The economic growth outlook for the second half of the year remains unchanged from the prior forecast at about 2.0 percent, according to Fannie Mae’s Economic & Strategic Research (ESR) Group’s July 2016 Economic and Housing Outlook. Consumer spending is expected to drive growth for the rest of 2016 as businesses face headwinds from shrinking profits, weak productivity, and rising labor costs in the face of uncertainty stemming from Brexit and the U.S. presidential election. Government spending and residential investment should be positive contributors to economic growth this year, while nonresidential and inventory investment and net exports are expected to drag on growth.
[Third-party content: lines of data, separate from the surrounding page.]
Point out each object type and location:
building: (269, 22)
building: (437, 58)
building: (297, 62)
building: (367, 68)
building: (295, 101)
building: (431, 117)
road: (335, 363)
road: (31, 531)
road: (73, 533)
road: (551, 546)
Although job creation picked up at the end of the second quarter, the hiring trend has slowed considerably from the start of the year.
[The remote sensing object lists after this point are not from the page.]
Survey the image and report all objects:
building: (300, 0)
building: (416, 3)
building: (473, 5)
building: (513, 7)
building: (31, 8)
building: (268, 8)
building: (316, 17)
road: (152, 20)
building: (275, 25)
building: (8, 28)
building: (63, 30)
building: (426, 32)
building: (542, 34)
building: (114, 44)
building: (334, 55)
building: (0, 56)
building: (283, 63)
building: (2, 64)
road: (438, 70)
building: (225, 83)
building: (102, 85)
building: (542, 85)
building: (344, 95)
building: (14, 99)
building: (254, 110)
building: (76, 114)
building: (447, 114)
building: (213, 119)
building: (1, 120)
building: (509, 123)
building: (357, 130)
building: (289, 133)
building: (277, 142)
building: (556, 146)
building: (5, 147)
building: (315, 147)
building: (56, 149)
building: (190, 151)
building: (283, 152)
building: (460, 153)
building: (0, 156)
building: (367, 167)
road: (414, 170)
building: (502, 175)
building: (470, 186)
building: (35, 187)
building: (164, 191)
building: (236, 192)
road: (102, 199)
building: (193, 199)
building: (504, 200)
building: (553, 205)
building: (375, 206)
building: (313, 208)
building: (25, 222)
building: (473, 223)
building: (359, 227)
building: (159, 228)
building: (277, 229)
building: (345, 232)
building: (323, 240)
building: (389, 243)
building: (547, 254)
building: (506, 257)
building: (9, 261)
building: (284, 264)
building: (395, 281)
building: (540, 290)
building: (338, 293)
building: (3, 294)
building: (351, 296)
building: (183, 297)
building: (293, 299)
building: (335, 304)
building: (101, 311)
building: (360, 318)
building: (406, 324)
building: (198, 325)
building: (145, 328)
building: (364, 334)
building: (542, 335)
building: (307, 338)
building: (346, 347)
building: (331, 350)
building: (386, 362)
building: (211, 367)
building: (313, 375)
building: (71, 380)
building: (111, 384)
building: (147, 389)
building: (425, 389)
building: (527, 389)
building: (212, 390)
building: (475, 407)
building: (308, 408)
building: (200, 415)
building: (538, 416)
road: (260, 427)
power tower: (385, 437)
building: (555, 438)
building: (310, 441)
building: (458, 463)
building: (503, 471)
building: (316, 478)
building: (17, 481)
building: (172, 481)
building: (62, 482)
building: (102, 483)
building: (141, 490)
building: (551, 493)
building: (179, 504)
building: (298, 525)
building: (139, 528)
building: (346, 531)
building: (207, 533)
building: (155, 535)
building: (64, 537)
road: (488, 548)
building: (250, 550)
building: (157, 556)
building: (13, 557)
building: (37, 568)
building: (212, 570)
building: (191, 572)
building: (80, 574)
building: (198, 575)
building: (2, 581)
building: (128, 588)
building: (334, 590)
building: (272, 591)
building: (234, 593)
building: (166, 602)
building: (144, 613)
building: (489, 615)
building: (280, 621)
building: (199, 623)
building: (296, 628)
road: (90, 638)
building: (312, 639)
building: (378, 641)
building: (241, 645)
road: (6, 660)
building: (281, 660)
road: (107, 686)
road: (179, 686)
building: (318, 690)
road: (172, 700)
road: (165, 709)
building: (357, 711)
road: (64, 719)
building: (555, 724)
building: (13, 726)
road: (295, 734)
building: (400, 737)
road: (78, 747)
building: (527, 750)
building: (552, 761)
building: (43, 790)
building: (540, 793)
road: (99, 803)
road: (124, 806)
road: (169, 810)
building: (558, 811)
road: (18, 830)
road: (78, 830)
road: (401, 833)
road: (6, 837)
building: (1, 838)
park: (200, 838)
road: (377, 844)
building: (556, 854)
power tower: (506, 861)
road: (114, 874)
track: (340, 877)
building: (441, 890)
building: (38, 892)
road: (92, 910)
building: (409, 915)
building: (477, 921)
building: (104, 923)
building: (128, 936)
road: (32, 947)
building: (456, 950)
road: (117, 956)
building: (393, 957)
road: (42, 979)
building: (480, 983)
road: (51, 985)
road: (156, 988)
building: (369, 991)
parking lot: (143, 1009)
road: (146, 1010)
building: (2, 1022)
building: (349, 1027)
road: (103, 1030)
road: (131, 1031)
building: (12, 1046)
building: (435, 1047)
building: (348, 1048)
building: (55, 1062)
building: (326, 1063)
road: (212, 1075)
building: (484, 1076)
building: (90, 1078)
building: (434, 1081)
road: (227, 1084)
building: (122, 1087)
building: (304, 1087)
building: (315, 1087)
“Financial volatility resulting from Brexit has created some uncertainty among investors as yields on government bonds have dropped sharply, Treasury yield curves have flattened over the past month, and the Chinese Yuan has depreciated to a six-year low against the dollar,” says Fannie Mae Chief Economist Doug Duncan. “In addition, our view on interest rates continues to be ‘low for long’ as we believe a Fed decision to raise interest rates will likely be on hold until June of 2017. Brexit’s economic impact on the U.S. will likely be limited, especially from a trade perspective, and should be a near-term positive for the housing and mortgage market as falling mortgage rates have prompted new refinance demand.” The ESR Group now projects a 2.2 percent rise in mortgage origination volume in 2016 from 2015 to $1.75 trillion, versus a 2.8 percent drop in the prior forecast.
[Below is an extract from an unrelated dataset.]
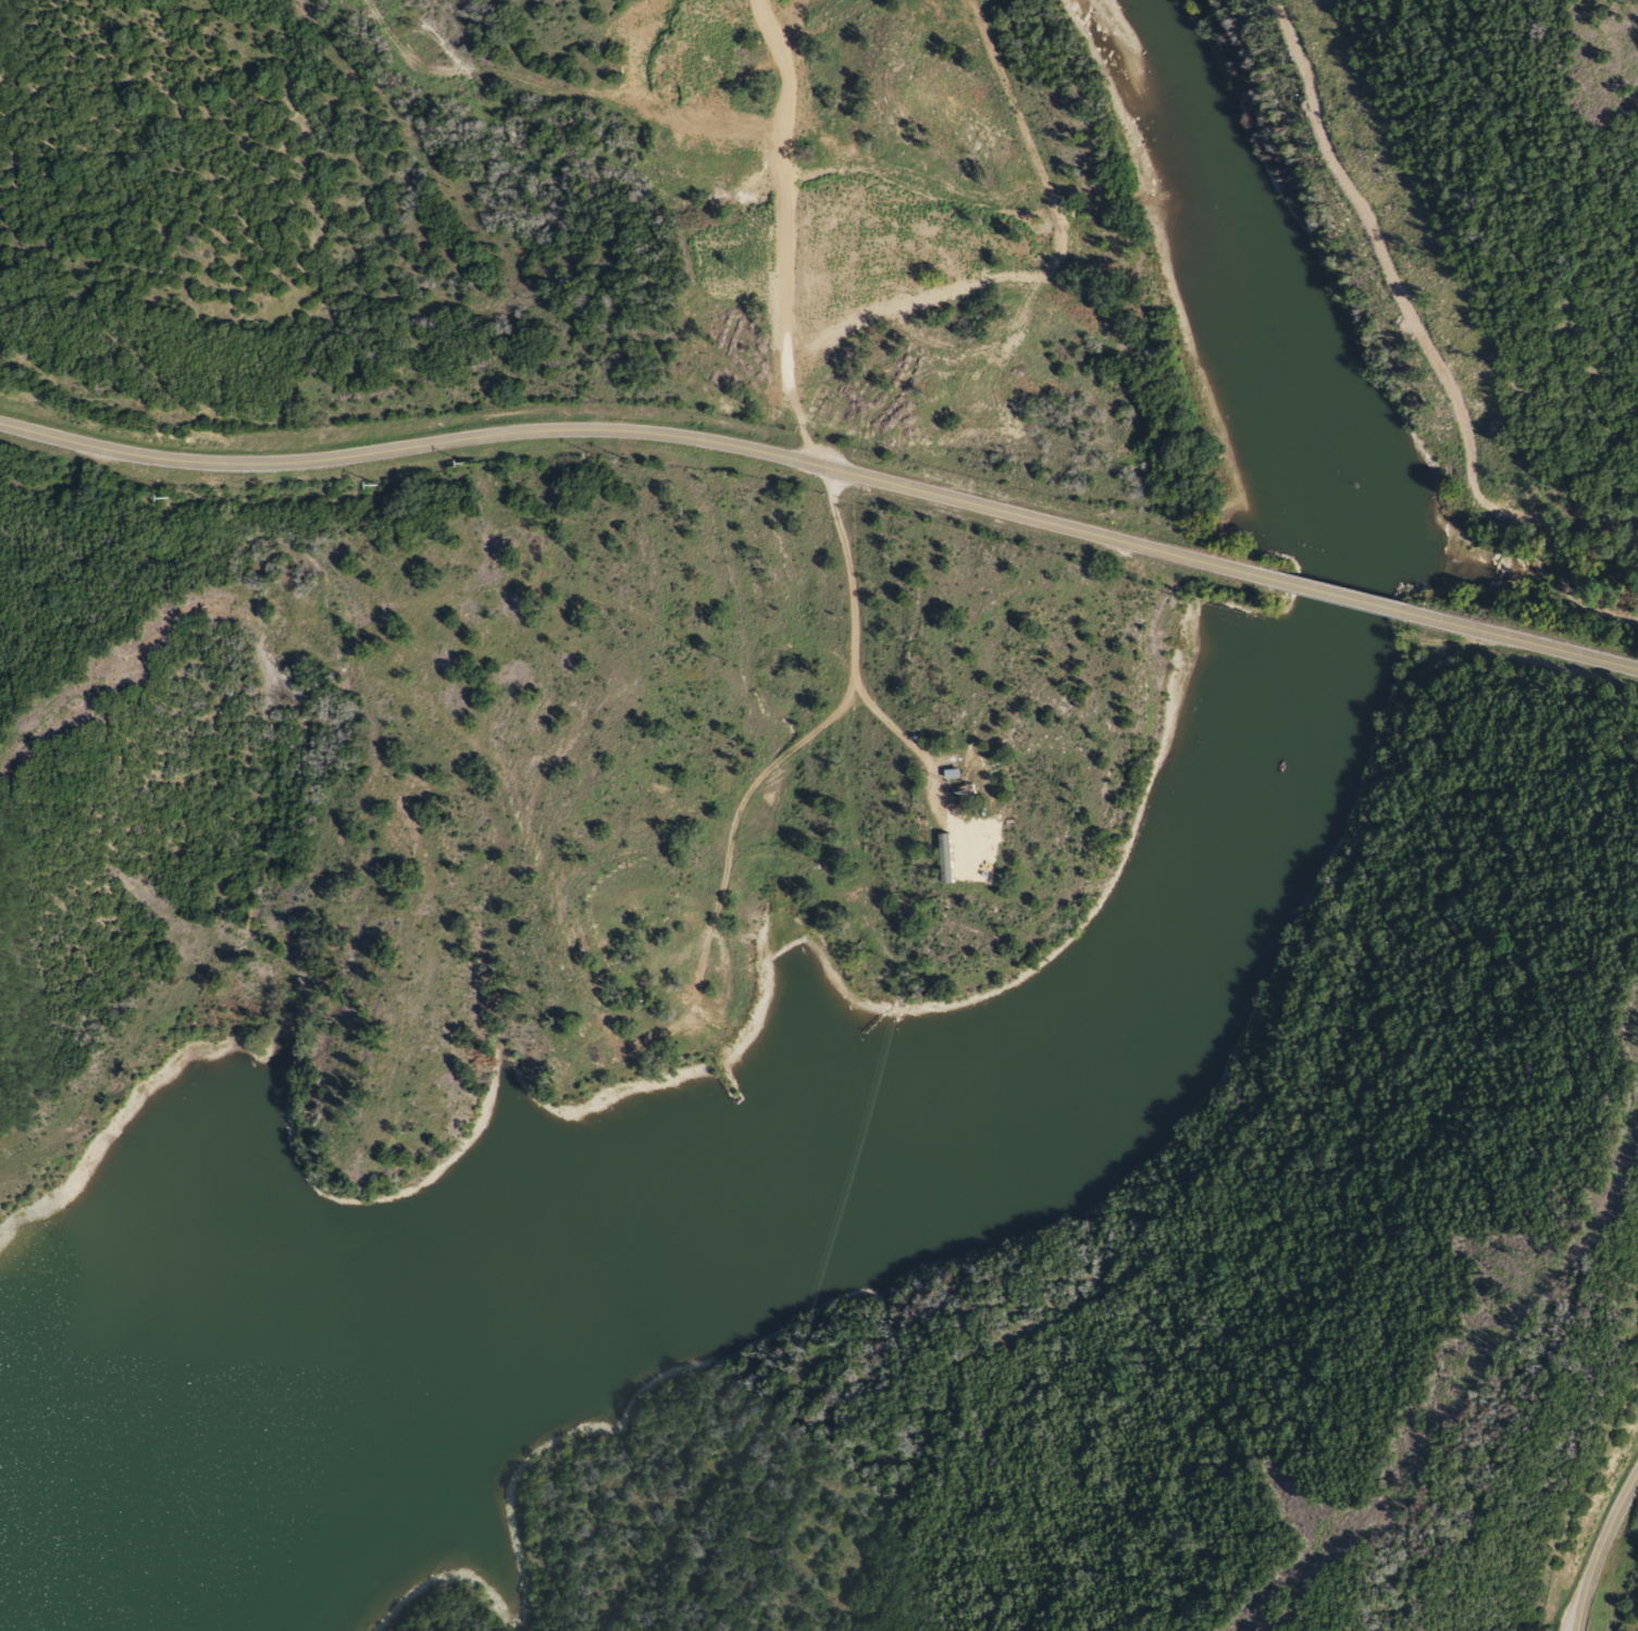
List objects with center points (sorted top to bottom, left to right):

“We still expect moderate housing expansion for 2016. While new home sales have pulled back from their expansion-best, existing home sales rose to the highest level in more than nine years amid the largest year-over-year drop in for-sale inventory since October of 2015,” says Duncan. “Without relief from new construction, housing inventory will likely remain tight, boosting home prices and constraining affordability.”